This is a question I've wondered about for a while. Consider the following setup. Suppose you take a non-Archimedean ordered field, a strict field extension of the reals, and then you form its Dedekind completion. We are interested in these structures in terms of the topology that appears; not algebra - algebraically, they are generally rather badly behaved due to the presence of "sticking points" (nonzero elements $a$ such that $a + b = a$ for some other, nonzero $b$). The purpose of the algebra is just that it provides a convenient base from which to build them on.
We call such a construction a super continuum:
Definition: A super-continuum or super-line is a Dedekind completion of a non-Archimedean ordered field extension of the reals.
This therefore gives us a whole class of "line-like" spaces that are similar to the reals in that they are connected and thus "continuous" in some way, but may be quite different, and what I'm interested in is just how, from a topological point of view. Moreover, such a thing seems of interest because it could potentially permit the generalization of some hitherto "reals-only" topological concepts like path-connectedness and manifolds to more general kinds of spaces.

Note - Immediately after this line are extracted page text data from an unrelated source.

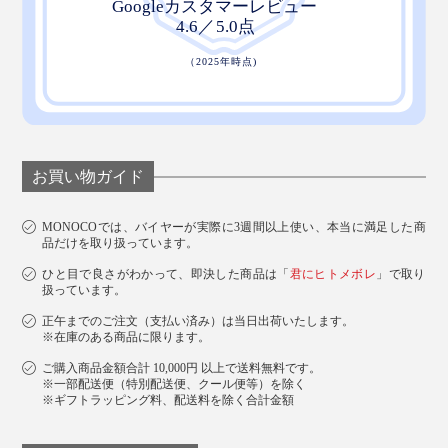
お買い物ガイド
MONOCOでは、バイヤーが実際に3週間以上使い、本当に満足した商
品だけを取り扱っています。
ひと目で良さがわかって、即決した商品は「
君にヒトメボレ
」で取り
扱っています。
正午までのご注文（支払い済み）は当日出荷いたします。
※在庫のある商品に限ります。
ご購入商品金額合計 10,000円 以上で送料無料です。
※一部配送便（特別配送便、クール便等）を除く
※ギフトラッピング料、配送料を除く合計金額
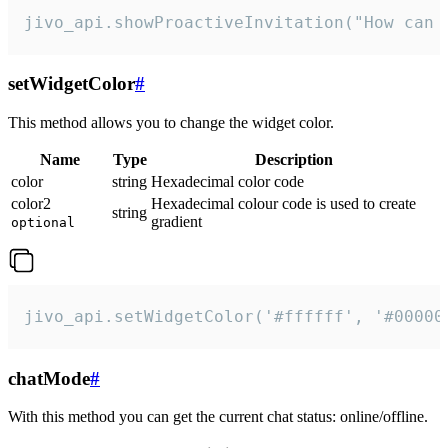
jivo_api.showProactiveInvitation("How can 
setWidgetColor
#
This method allows you to change the widget color.
Name
Type
Description
color
string
Hexadecimal color code
color2
Hexadecimal colour code is used to create
string
gradient
optional
jivo_api.setWidgetColor('#ffffff', '#00000
chatMode
#
With this method you can get the current chat status: online/offline.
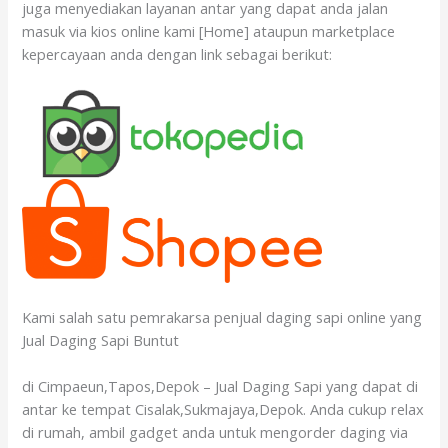
juga menyediakan layanan antar yang dapat anda jalan
masuk via kios online kami [Home] ataupun marketplace
kepercayaan anda dengan link sebagai berikut:
Kami salah satu pemrakarsa penjual daging sapi online yang
Jual Daging Sapi Buntut
di Cimpaeun,Tapos,Depok – Jual Daging Sapi yang dapat di
antar ke tempat Cisalak,Sukmajaya,Depok. Anda cukup relax
di rumah, ambil gadget anda untuk mengorder daging via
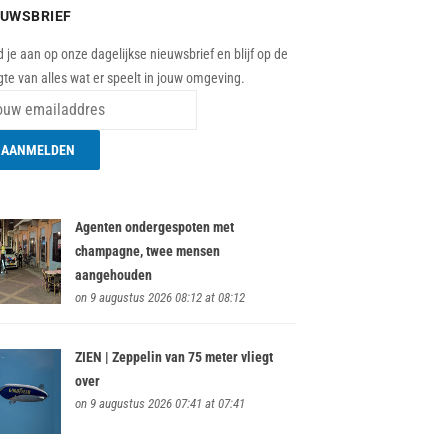
EUWSBRIEF
 je aan op onze dagelijkse nieuwsbrief en blijf op de
te van alles wat er speelt in jouw omgeving.
Agenten ondergespoten met
champagne, twee mensen
aangehouden
on 9 augustus 2026 08:12 at 08:12
ZIEN | Zeppelin van 75 meter vliegt
over
on 9 augustus 2026 07:41 at 07:41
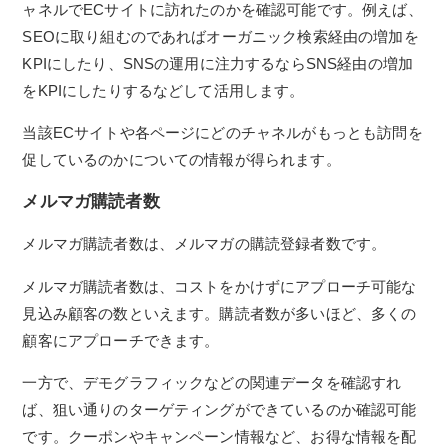
ャネルでECサイトに訪れたのかを確認可能です。例えば、
SEOに取り組むのであればオーガニック検索経由の増加を
KPIにしたり、SNSの運用に注力するならSNS経由の増加
をKPIにしたりするなどして活用します。
当該ECサイトや各ページにどのチャネルがもっとも訪問を
促しているのかについての情報が得られます。
メルマガ購読者数
メルマガ購読者数は、メルマガの購読登録者数です。
メルマガ購読者数は、コストをかけずにアプローチ可能な
見込み顧客の数といえます。購読者数が多いほど、多くの
顧客にアプローチできます。
一方で、デモグラフィックなどの関連データを確認すれ
ば、狙い通りのターゲティングができているのか確認可能
です。クーポンやキャンペーン情報など、お得な情報を配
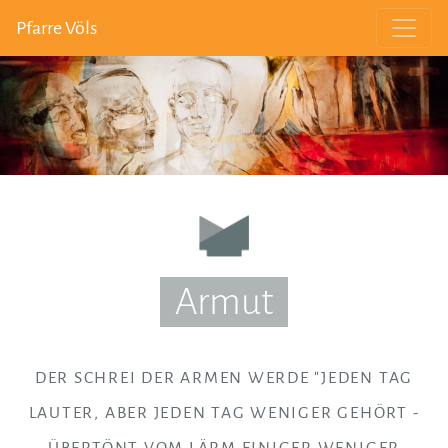
Pfarre Völs
Armut
DER SCHREI DER ARMEN WERDE "JEDEN TAG
LAUTER, ABER JEDEN TAG WENIGER GEHÖRT -
ÜBERTÖNT VOM LÄRM EINIGER WENIGER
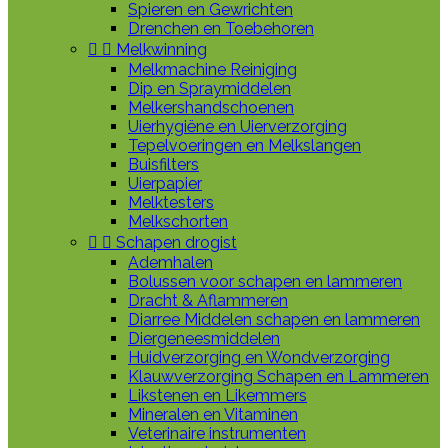
Spieren en Gewrichten
Drenchen en Toebehoren


Melkwinning
Melkmachine Reiniging
Dip en Spraymiddelen
Melkershandschoenen
Uierhygiëne en Uierverzorging
Tepelvoeringen en Melkslangen
Buisfilters
Uierpapier
Melktesters
Melkschorten


Schapen drogist
Ademhalen
Bolussen voor schapen en lammeren
Dracht & Aflammeren
Diarree Middelen schapen en lammeren
Diergeneesmiddelen
Huidverzorging en Wondverzorging
Klauwverzorging Schapen en Lammeren
Likstenen en Likemmers
Mineralen en Vitaminen
Veterinaire instrumenten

In particular, we can at the very least construct such a space that cannot be homeomorphic to the reals by creating a suitably large ordered field extension of $\mathbb{R}$ that is itself so big that it is bigger than $\mathbb{R}$, then performing the Dedekind completion. As its cardinality will then be larger, homeomorphism will not be possible. What, then, may be the properties of such spaces? Moreover, do their attendant extensions of the ideas of path-continuity, say, have any use?